To force an order following the bucket-read, I guess I would need an explicit atomic_thread_fence() between the bucket read and the following atomic_store.
I do not believe the atomic_thread_fence()
call is necessary: the flag update has release semantics, preventing any preceding load or store operations from being reordered across it. See the formal definition by Herb Sutter:
A write-release executes after all reads and writes by the same thread that precede it in program order.
This should prevent the read of bucket
from being reordered to occur after the flag
update, regardless of where the compiler chooses to store data
.
That brings me to your comment about another answer:
The
volatile
ensures that there are ld/st operations generated, which can subsequently be ordered with fences. However, data is a local variable, not volatile.

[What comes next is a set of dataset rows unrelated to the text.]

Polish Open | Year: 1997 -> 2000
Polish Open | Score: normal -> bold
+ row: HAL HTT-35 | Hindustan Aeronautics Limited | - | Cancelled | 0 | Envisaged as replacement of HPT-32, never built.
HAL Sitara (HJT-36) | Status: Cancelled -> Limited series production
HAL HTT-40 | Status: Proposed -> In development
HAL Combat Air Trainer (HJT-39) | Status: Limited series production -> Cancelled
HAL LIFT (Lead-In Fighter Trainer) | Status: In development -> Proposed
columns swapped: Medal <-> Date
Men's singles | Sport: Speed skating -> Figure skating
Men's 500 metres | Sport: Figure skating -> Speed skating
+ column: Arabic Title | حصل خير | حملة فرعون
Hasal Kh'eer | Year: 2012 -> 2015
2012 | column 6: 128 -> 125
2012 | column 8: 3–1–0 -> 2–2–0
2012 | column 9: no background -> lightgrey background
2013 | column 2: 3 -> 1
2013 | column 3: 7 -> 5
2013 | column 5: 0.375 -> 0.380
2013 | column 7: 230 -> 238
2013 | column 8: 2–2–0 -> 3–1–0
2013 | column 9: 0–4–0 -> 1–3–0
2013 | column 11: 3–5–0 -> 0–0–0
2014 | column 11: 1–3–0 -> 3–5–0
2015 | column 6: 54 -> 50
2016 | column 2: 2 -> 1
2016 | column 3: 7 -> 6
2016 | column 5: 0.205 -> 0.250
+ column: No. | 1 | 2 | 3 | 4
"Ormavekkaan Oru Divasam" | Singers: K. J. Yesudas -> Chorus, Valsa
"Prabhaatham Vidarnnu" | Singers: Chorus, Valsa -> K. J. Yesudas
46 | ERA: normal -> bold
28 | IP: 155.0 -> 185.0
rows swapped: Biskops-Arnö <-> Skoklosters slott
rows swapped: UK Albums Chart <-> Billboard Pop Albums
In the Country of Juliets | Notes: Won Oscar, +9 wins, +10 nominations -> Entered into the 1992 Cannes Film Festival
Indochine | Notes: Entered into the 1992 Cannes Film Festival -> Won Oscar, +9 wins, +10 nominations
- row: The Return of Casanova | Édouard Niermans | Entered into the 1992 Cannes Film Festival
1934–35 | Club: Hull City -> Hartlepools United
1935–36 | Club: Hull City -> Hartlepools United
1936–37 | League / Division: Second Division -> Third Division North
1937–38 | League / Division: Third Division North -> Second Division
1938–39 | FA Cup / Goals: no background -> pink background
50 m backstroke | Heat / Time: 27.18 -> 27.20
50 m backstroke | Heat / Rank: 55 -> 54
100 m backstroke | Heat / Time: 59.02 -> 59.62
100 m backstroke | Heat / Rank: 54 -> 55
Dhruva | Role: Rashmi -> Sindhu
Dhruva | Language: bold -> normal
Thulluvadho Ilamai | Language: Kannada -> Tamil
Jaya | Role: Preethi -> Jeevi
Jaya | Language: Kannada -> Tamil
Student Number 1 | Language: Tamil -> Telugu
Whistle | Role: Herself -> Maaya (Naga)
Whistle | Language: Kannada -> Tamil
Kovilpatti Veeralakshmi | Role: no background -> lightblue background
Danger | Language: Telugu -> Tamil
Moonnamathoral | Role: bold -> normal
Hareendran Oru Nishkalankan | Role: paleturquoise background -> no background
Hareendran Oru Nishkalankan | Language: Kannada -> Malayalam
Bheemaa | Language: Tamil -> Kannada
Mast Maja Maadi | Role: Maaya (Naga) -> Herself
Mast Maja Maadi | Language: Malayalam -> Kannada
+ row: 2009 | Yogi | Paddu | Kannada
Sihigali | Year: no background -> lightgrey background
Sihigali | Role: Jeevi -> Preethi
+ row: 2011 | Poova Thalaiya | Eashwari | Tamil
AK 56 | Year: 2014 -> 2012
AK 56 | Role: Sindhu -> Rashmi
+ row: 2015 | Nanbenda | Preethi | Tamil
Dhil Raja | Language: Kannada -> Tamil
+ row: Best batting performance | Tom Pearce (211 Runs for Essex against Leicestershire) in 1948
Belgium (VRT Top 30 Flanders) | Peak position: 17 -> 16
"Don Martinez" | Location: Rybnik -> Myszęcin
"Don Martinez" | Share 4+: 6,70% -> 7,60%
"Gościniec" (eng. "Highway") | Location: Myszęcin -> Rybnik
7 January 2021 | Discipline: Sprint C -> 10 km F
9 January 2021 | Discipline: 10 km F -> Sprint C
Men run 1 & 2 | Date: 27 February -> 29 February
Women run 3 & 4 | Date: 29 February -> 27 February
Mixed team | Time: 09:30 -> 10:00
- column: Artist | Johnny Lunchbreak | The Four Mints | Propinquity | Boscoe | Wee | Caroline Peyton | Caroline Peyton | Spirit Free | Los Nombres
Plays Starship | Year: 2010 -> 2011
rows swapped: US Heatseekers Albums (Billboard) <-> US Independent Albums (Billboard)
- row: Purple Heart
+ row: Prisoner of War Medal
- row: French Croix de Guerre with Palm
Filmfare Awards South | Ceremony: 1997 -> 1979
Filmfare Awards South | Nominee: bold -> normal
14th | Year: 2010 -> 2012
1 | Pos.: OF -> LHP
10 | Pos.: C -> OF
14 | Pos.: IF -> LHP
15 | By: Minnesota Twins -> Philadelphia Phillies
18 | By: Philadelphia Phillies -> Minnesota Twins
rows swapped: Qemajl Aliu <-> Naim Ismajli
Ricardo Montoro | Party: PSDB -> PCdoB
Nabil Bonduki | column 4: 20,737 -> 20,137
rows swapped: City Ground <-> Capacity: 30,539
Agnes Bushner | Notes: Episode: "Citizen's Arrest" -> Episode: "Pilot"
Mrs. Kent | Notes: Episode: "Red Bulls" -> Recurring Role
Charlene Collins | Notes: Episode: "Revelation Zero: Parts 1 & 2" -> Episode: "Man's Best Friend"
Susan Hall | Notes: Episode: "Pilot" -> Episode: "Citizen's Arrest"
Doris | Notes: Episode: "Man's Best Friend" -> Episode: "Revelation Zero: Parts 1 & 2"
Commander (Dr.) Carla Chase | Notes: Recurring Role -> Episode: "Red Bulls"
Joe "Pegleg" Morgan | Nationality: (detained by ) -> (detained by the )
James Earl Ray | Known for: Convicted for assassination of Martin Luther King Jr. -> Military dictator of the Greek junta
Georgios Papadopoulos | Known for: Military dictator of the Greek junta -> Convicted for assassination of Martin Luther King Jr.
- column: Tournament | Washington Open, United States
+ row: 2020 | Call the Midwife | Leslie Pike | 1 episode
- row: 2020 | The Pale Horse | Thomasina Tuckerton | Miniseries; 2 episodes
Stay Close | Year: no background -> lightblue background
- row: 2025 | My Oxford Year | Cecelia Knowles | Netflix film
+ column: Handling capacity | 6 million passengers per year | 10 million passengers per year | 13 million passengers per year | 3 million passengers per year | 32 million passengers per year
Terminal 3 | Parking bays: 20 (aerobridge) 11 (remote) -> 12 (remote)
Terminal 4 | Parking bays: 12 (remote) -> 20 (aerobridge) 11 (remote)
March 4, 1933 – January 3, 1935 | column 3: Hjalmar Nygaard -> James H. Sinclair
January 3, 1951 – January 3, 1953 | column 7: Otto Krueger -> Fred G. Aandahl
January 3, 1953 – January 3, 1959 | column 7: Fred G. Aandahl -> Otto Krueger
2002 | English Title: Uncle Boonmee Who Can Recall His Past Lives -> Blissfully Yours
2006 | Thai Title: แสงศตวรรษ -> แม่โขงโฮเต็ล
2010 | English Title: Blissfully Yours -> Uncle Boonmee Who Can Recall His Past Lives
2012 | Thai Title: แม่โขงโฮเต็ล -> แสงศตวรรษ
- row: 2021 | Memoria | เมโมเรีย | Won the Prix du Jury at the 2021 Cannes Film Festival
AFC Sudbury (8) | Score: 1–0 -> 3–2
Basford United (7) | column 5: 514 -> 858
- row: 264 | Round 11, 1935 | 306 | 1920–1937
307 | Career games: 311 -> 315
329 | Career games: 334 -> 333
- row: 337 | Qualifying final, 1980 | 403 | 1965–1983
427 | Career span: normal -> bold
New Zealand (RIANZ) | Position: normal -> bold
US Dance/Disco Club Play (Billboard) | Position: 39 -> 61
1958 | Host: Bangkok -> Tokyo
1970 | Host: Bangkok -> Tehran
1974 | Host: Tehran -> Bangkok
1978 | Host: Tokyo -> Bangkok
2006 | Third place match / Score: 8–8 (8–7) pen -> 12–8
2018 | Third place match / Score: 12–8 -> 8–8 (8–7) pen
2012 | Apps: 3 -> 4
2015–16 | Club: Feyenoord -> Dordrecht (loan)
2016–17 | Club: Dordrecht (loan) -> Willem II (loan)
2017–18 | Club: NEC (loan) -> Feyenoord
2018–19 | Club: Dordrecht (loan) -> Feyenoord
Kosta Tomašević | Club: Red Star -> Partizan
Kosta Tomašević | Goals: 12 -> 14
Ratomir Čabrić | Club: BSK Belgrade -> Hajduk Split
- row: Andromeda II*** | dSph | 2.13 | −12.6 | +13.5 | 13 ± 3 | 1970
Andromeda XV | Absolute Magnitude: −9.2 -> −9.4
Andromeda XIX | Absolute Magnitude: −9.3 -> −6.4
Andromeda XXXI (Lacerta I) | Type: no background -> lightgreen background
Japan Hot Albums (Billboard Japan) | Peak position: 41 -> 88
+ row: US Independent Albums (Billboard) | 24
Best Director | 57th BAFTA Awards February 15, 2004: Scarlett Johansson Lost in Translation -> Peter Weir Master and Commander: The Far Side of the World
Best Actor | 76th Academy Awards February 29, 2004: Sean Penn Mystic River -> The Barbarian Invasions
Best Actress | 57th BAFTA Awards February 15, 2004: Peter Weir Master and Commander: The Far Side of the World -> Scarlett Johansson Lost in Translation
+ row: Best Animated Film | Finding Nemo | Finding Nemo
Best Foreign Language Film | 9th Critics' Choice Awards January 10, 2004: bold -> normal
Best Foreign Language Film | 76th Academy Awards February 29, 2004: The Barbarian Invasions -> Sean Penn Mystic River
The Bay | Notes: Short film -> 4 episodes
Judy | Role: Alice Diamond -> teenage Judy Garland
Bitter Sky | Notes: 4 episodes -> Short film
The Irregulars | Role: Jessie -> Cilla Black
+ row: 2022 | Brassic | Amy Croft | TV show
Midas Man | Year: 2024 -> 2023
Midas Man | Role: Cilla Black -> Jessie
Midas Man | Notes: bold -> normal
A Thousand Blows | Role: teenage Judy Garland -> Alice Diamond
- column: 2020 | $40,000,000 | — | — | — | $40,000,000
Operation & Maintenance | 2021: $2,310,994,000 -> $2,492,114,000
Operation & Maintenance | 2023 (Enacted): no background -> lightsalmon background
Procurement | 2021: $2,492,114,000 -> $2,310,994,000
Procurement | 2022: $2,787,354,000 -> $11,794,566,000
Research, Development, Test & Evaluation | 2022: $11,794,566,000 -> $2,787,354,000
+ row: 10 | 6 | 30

The compiler will probably put it in register, avoiding a store operation. That leaves the load from bucket to be ordered with the subsequent reset of flag.
It would seem that is not an issue if the bucket
read cannot be reordered past the flag
write-release, so volatile
should not be necessary (though it probably doesn't hurt to have it, either). It's also unnecessary because most function calls (in this case, atomic_store_explicit(&flag)
) serve as compile-time memory barriers. The compiler would not reorder the read of a global variable past a non-inlined function call because that function could modify the same variable.
I would also agree with @MaximYegorushkin that you could improve your busy-waiting with pause
instructions when targeting compatible architectures. GCC and ICC both appear to have _mm_pause(void)
intrinsics (probably equivalent to __asm__ ("pause;")
).